Discussion Zen 5 Speculation (EPYC Turin and Strix Point/Granite Ridge - Ryzen 9000)

DisEnchantment · Sep 29, 2022

Speculate at will

cherullo · Jul 5, 2023

Ok, here goes nothing: the workload where SMT is not very helpful is gaming.
So you can have, say 4 SMT-less, normal-sized cores able to reach 5Ghz running the game's main thread and other high priority stuff for that sweet 120hz goodness, and 8 dense, SMT-capable cores for throughput, running around 3Ghz.
Now, you'll want some more cores for OS background tasks, let's say 4 dense cores for this. You organize this in two 2+6 CCXs which also works well for low-end mobile, and there you go.

RnR_au · Jul 5, 2023

Kepler_L2 said:
Yup it's Styx.

"Just like other 2016 chips from AMD, “Styx” will be made using 14nm fabrication process at GlobalFoundries."
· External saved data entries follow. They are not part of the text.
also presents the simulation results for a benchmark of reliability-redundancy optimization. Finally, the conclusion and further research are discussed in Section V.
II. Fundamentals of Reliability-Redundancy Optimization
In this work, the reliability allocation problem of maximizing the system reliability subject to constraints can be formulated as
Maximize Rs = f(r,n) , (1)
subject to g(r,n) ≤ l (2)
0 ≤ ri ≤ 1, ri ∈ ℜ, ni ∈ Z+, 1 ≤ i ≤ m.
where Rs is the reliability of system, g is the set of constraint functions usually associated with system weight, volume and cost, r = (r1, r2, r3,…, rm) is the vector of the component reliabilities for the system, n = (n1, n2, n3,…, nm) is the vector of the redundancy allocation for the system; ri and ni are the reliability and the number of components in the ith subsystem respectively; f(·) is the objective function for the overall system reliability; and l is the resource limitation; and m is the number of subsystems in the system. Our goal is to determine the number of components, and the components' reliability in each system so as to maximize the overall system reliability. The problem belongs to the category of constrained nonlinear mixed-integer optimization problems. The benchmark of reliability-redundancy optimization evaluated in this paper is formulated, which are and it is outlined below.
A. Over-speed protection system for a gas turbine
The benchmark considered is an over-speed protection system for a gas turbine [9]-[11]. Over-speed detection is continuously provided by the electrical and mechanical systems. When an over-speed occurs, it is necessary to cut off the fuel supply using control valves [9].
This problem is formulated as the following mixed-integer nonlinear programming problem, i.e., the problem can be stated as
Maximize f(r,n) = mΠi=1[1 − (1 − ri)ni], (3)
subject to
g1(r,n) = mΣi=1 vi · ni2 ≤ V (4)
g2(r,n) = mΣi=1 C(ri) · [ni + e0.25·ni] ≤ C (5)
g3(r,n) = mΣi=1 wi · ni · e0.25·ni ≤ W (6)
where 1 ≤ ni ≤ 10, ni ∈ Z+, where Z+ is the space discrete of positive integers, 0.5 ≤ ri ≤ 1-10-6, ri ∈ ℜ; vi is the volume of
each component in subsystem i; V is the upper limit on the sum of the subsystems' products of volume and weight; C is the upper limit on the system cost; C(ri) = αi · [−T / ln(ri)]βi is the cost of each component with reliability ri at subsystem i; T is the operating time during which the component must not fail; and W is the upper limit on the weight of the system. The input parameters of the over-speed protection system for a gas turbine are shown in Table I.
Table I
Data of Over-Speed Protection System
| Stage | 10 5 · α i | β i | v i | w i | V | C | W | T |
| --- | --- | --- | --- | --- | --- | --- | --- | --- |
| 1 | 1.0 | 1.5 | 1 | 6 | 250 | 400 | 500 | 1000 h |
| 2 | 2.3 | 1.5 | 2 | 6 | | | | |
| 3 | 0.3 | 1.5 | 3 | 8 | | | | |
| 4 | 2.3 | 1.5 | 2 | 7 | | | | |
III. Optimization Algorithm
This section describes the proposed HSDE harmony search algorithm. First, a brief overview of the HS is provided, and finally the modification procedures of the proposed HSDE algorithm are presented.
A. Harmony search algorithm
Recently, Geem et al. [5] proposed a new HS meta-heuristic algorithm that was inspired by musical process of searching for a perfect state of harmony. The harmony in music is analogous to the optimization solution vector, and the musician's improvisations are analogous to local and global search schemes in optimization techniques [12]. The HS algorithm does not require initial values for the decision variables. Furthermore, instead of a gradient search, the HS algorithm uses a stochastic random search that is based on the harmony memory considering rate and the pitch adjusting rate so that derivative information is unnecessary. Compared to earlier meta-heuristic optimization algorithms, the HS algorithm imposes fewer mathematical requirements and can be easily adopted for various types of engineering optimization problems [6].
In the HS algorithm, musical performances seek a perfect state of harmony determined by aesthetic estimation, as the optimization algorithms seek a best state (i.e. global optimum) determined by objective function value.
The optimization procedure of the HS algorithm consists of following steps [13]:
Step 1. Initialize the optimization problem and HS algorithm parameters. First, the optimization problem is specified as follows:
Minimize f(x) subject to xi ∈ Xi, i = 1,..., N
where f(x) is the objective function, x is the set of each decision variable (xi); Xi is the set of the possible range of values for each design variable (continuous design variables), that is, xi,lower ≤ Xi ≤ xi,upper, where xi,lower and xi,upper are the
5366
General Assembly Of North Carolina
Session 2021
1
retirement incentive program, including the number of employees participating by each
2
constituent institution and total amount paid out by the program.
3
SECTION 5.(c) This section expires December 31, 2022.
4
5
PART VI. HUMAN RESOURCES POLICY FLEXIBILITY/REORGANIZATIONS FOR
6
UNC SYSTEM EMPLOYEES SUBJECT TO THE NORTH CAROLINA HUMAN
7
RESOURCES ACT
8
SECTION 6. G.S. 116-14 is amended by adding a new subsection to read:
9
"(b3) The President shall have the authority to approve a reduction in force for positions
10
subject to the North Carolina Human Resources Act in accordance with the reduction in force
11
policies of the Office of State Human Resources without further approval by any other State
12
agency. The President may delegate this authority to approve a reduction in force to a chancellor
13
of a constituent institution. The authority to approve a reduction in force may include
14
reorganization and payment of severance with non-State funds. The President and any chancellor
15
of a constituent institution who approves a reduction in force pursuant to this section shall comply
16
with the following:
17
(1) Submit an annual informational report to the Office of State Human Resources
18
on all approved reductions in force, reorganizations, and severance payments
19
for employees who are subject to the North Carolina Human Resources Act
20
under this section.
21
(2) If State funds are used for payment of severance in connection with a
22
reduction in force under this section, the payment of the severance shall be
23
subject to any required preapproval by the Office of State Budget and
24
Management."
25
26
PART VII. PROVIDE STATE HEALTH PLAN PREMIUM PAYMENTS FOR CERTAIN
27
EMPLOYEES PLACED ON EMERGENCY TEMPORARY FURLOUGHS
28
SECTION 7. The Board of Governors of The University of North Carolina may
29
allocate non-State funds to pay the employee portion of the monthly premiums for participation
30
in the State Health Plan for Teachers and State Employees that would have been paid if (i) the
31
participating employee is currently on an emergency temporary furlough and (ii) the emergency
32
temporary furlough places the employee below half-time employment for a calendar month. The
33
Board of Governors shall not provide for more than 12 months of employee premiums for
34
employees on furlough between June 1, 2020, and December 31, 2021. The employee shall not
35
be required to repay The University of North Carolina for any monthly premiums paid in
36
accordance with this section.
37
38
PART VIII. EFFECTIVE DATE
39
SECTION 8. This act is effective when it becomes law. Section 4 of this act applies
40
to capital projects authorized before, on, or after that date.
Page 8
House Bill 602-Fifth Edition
Wait... wut? Codenames are confusing...

naukkis · Jul 5, 2023

Tuna-Fish said:
When AMD ships c and normal cores as part of a single CPU, this is not true for them. If both cores have SMT2, when every core is loaded, the c cores have significantly lower throughput, assuming they clock significantly lower. If SMT2 is disabled for them, this would be fixed, and in the client world where the windows scheduler determines how good your product is, it might be worthwhile to match what Intel does so that the systems work the same.

What they want to do is to disable SMT from fast cores. So 1-thread preferred loads can always get best performing cores. Slow cores can have SMT enabled as they are utilized only for high-throughput cases when all slow cores are already in use and SMT can bring additional throughput. SMT enabled fast cores would do exactly opposite, non smt slow core would then be faster than fast core with SMT complicating finding fastest core for high-priority threads.

Kepler_L2 · Jul 5, 2023

RnR_au said:
"Just like other 2016 chips from AMD, “Styx” will be made using 14nm fabrication process at GlobalFoundries."

Wait... wut? Codenames are confusing...

Was that ever released? Maybe they just felt like reusing the codename. Anyway this info is from a old-ish roadmap, about 1/3 of the Zen4/Zen5 products there have been canned, so I wouldn't put too much faith into it being the final codename.

Abwx · Jul 5, 2023

Tuna-Fish said:
This is not about disabling HT through software, it's about asking if the core is capable of HT in the first place.

And the reason is probably making scheduling easier. Right now, on Intel the small core/big core divide is not as much of a problem as it could be for scheduling because a small core is pretty close in performance to one HT thread of the big core. That is, if all threads on the CPU are loaded, they are all about equally fast. The problem cases where it's difficult for schedulers is when the available parallelism of multithreaded workload is > the amount of big cores, but not unbounded.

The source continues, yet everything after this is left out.